Le vegan se consomme saignant
Afin de rendre le tout drôle, voire franchement féroce, Fabrice Eboué n’a pas hésité à donner dans la caricature. Clairement destiné à un public qui aime l’esprit Hara-Kiri et l’humour méchant, Barbaque ne cherche jamais à lisser son propos, tout en équilibrant tout de même sa dénonciation. Il se fait clairement plaisir en se moquant des vegans et de leurs dogmes que les plus extrêmes tentent d’imposer aux autres. Pour autant, il ne justifie jamais les actes sanguinaires de ce couple de bouchers qui se découvrent une âme d’équarisseurs d’êtres humains.

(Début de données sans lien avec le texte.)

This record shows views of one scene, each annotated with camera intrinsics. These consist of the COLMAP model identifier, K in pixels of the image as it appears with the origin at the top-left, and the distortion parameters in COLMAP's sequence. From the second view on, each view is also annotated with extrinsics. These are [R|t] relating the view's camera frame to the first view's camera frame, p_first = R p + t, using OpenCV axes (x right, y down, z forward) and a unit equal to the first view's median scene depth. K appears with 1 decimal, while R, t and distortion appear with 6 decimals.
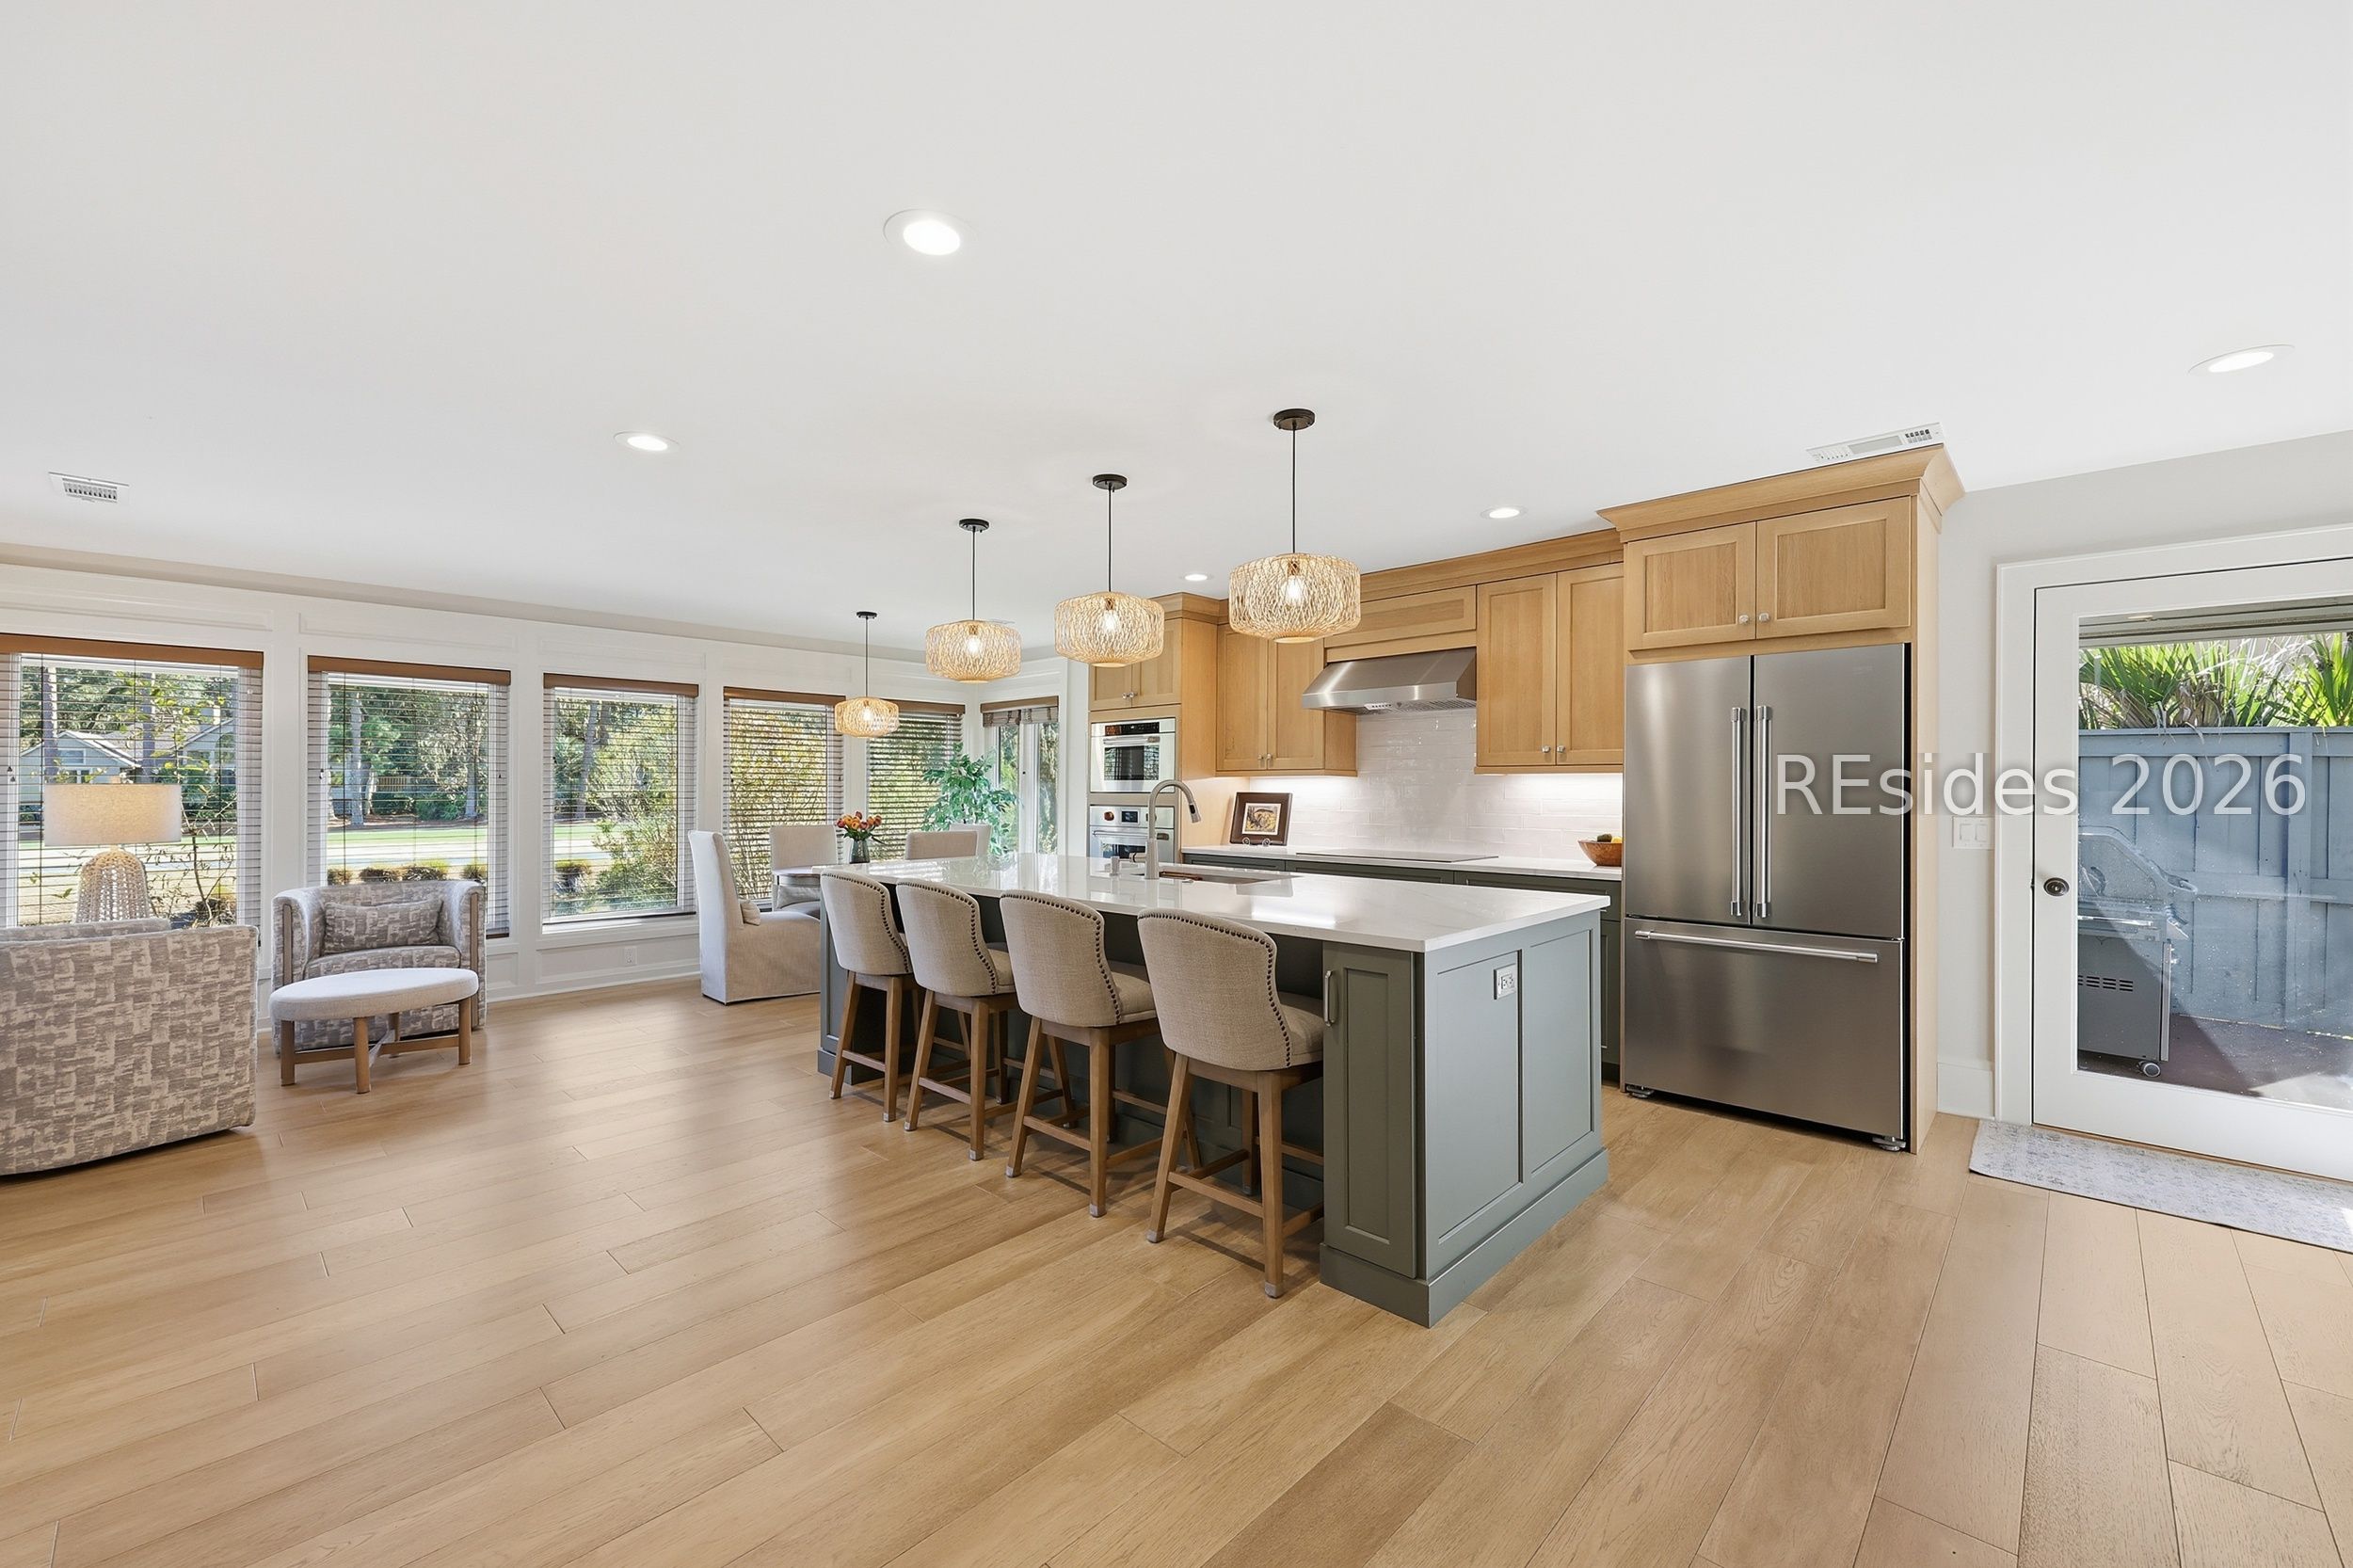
lens RADIAL K [[959.1, 0, 1163.5], [0, 959.1, 787.5], [0, 0, 1]] dist [0.005933, 0.000021]
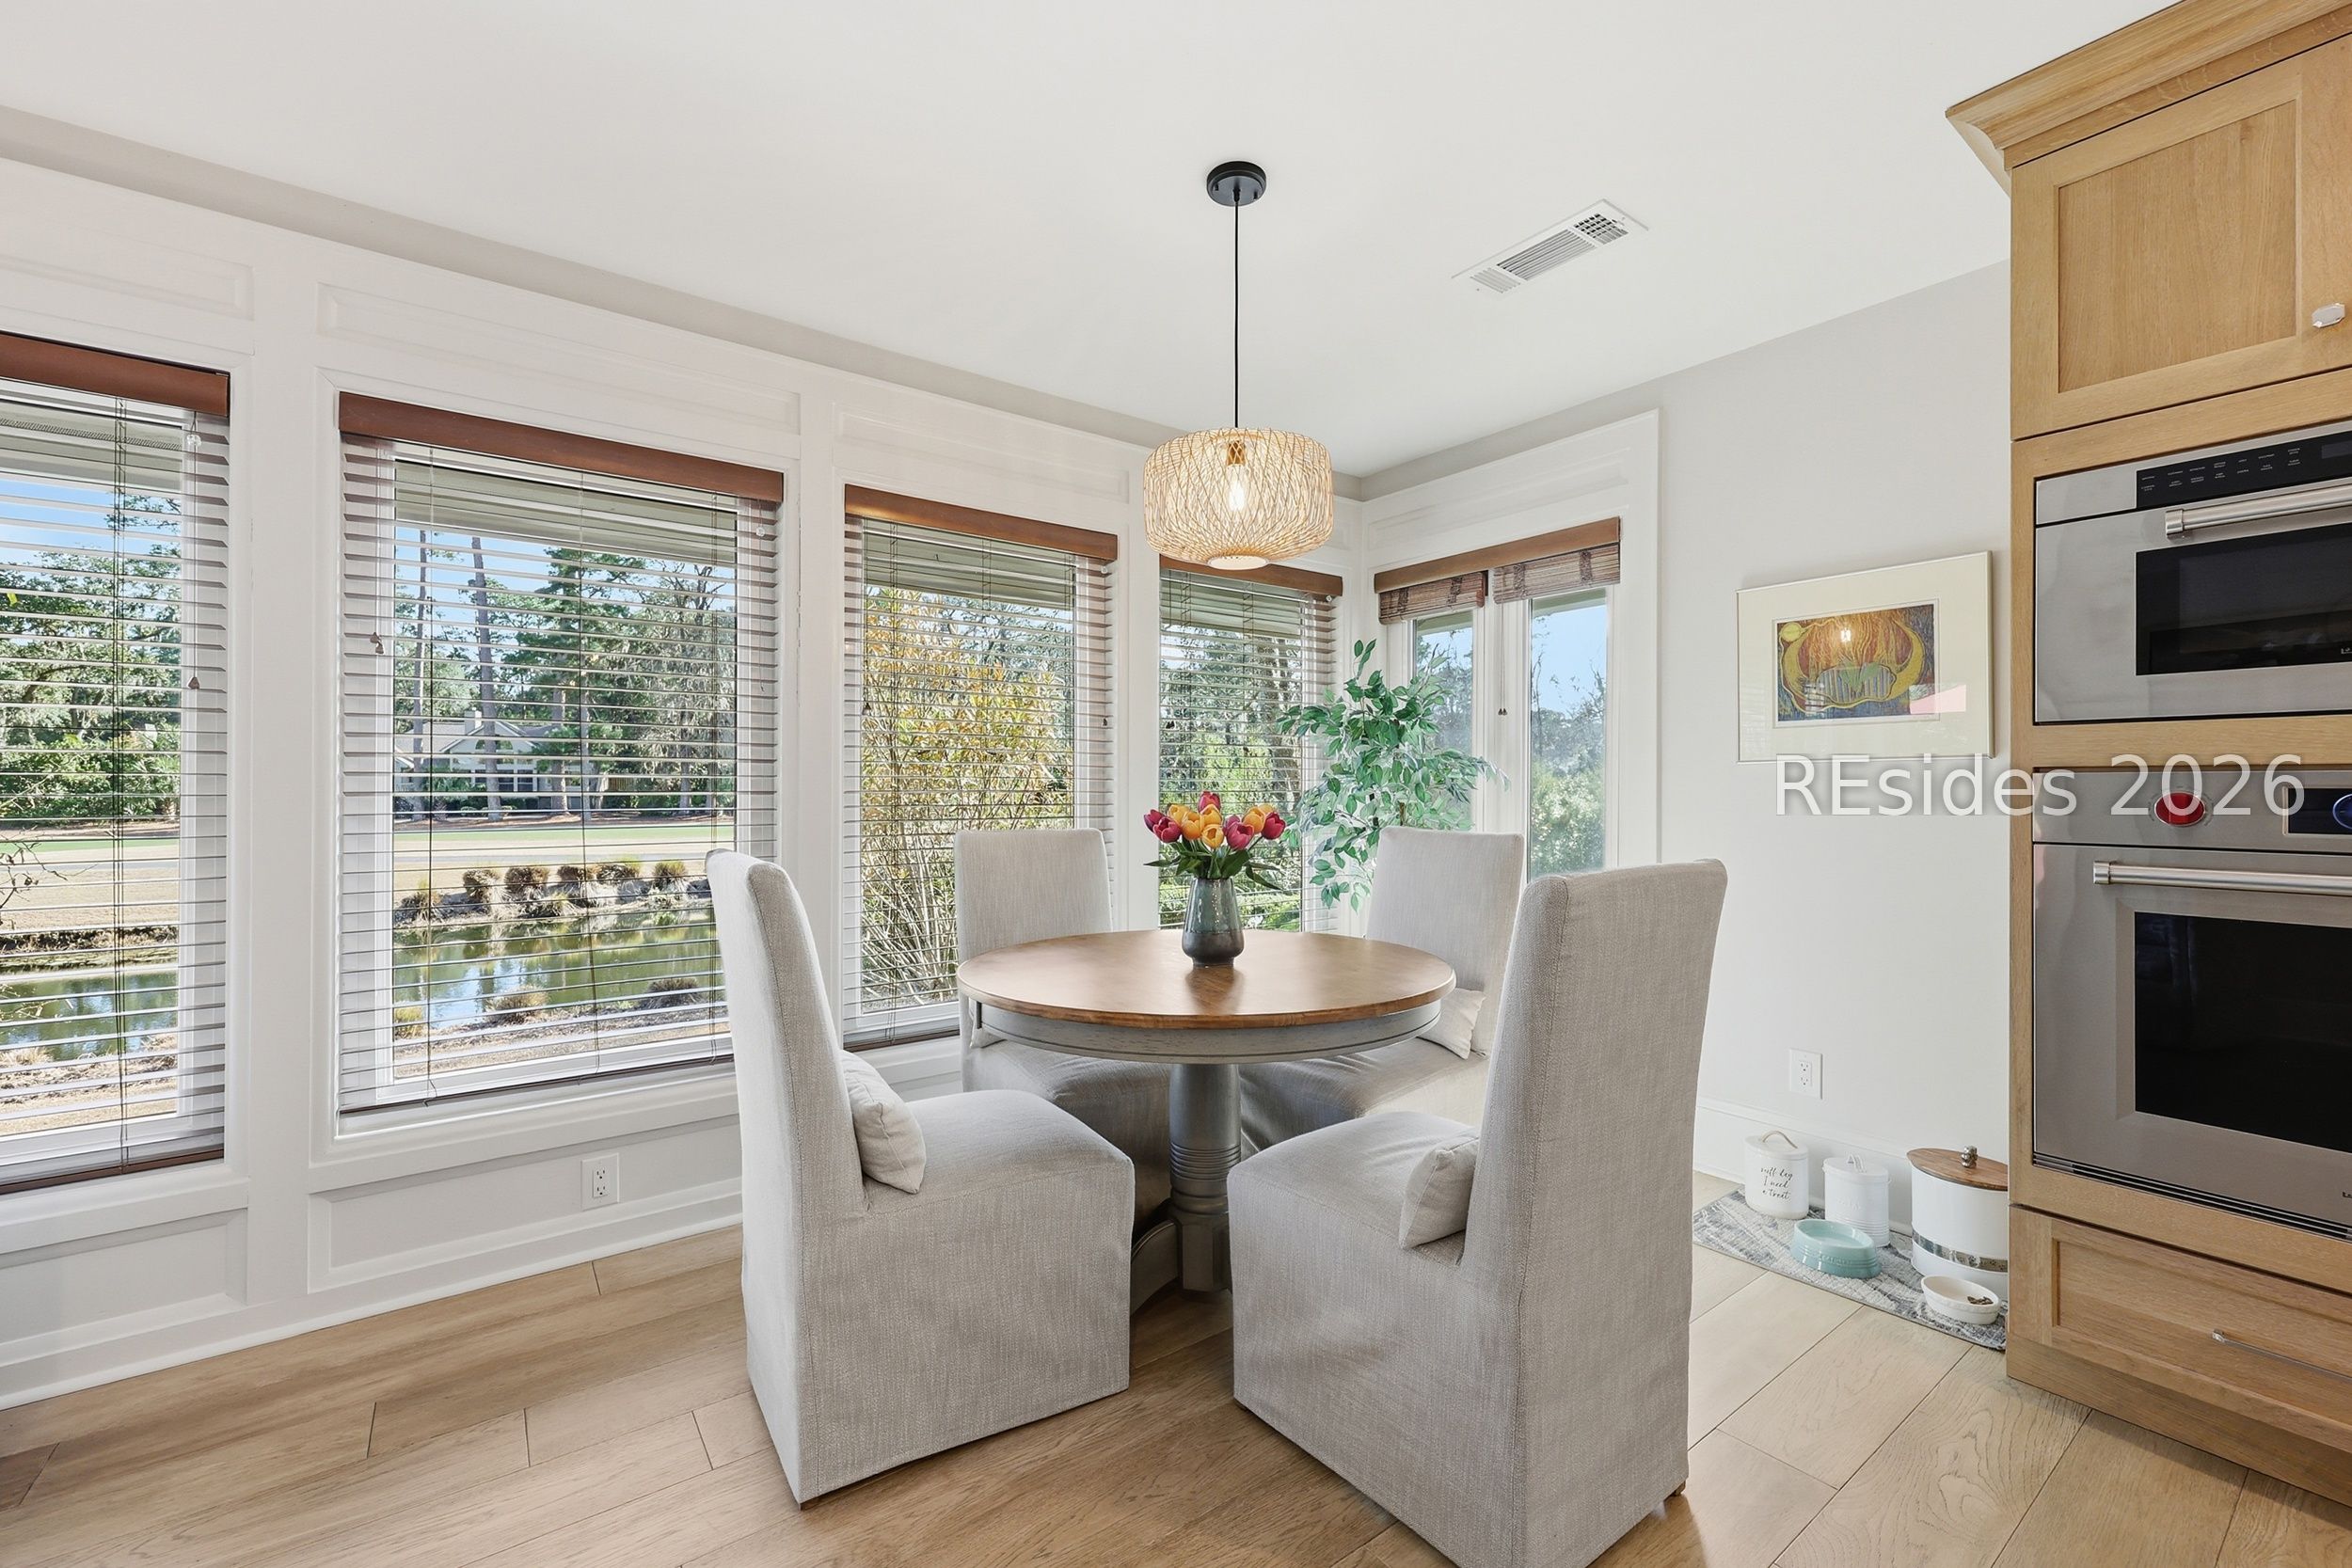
lens RADIAL K [[958.6, 0, 1163.0], [0, 958.6, 787.5], [0, 0, 1]] dist [0.005933, 0.000021]
pose [[0.984211, -0.002640, -0.176978, -0.226304], [0.002958, 0.999994, 0.001530, 0.018909], [0.176973, -0.002029, 0.984214, 0.554092]]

Parfois très gore et particulièrement saignant, Barbaque n’est pas fait pour les âmes sensibles et peut donc parfois indisposer par ses excès graphiques et sa description d’un couple totalement psychopathe. Pour autant, il ne pourra que ravir les amoureux d’un humour déjanté comme on pouvait autrefois en trouver dans des films culte comme Bernie (Dupontel, 1996). Ce type d’œuvre jusqu’au-boutiste devient de plus en plus rare à mesure que les esprits se rétrécissent, à cause de chapelles qui ne supportent plus que l’on se moque d’elles.
Des comédiens aux dents affutées
La comédie s’avère donc particulièrement drôle et féroce, notamment par l’alchimie qui se dégage du duo formé par Fabrice Eboué et l’excellente Marina Foïs. Face à eux, les autres acteurs assurent également, dont le couple d’amis insupportables de prétention interprété par Jean-François Cayrey et Virginie Hocq. Enfin, on adore toutes les scènes avec le petit ami vegan joué par Victor Meutelet. Véritable tête à claques, ce personnage incarne à lui tout seul ce que la majorité des gens ne supporte pas chez ces idéologues bornés, condescendants et surtout, donneurs de leçons.
On regrettera d’autant plus le dernier quart d’heure qui démontre un réel essoufflement de la dynamique narrative, tandis que la fin peut paraître abrupte. On sent que Fabrice Eboué n’a pas vraiment su finir son film auquel il manque une chute, ou une conclusion digne de ce nom. C’est assurément dommage car Barbaque constitue sans nul doute le meilleur effort du comédien réalisateur à ce jour.
Trop peu de viandards dans les salles
A sa sortie en octobre 2021, Barbaque est proposé dans une belle combinaison de 330 salles et ne cumule que 123 000 entrées pour sa semaine d’investiture. Un score qui sera à peine doublé en fin de parcours, au bout de sept semaines d’exploitation. Ainsi, malgré un parc de salles plus important en deuxième semaine, les résultats s’effondrent de 52 % pour s’établir à 59 617 viandards supplémentaires. La semaine suivante, la chute est encore sévère, preuve d’un bouche-à-oreille plutôt défavorable, ce qui n’est pas étonnant au vu de la radicalité du film. La comédie saignante a terminé sa carrière avec 239 742 pièces de boucherie vendues. On notera d’ailleurs qu’à Paris où la communauté des vegans est la plus importante, le long-métrage a été un très gros échec avec seulement 54 807 chasseurs dans les salles.